#### [PROBLEM REQUIREMENTS]
Find the line containing "Qui se cache derrière Les Mots ?" in the data below and repeat it, along with all later lines, exactly through the last one.

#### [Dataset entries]
※

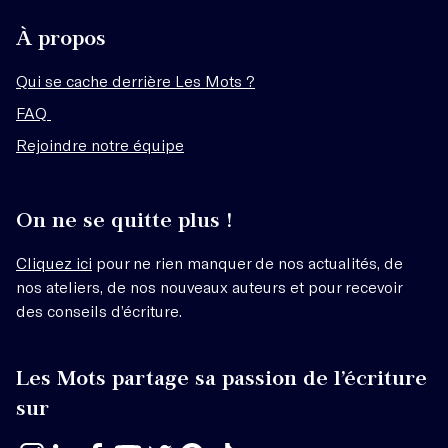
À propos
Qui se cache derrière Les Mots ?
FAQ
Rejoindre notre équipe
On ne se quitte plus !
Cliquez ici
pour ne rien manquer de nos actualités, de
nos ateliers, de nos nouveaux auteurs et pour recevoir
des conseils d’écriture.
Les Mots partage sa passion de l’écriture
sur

※

#### [RESULT]
Qui se cache derrière Les Mots ?
FAQ
Rejoindre notre équipe
On ne se quitte plus !
Cliquez ici
pour ne rien manquer de nos actualités, de
nos ateliers, de nos nouveaux auteurs et pour recevoir
des conseils d’écriture.
Les Mots partage sa passion de l’écriture
sur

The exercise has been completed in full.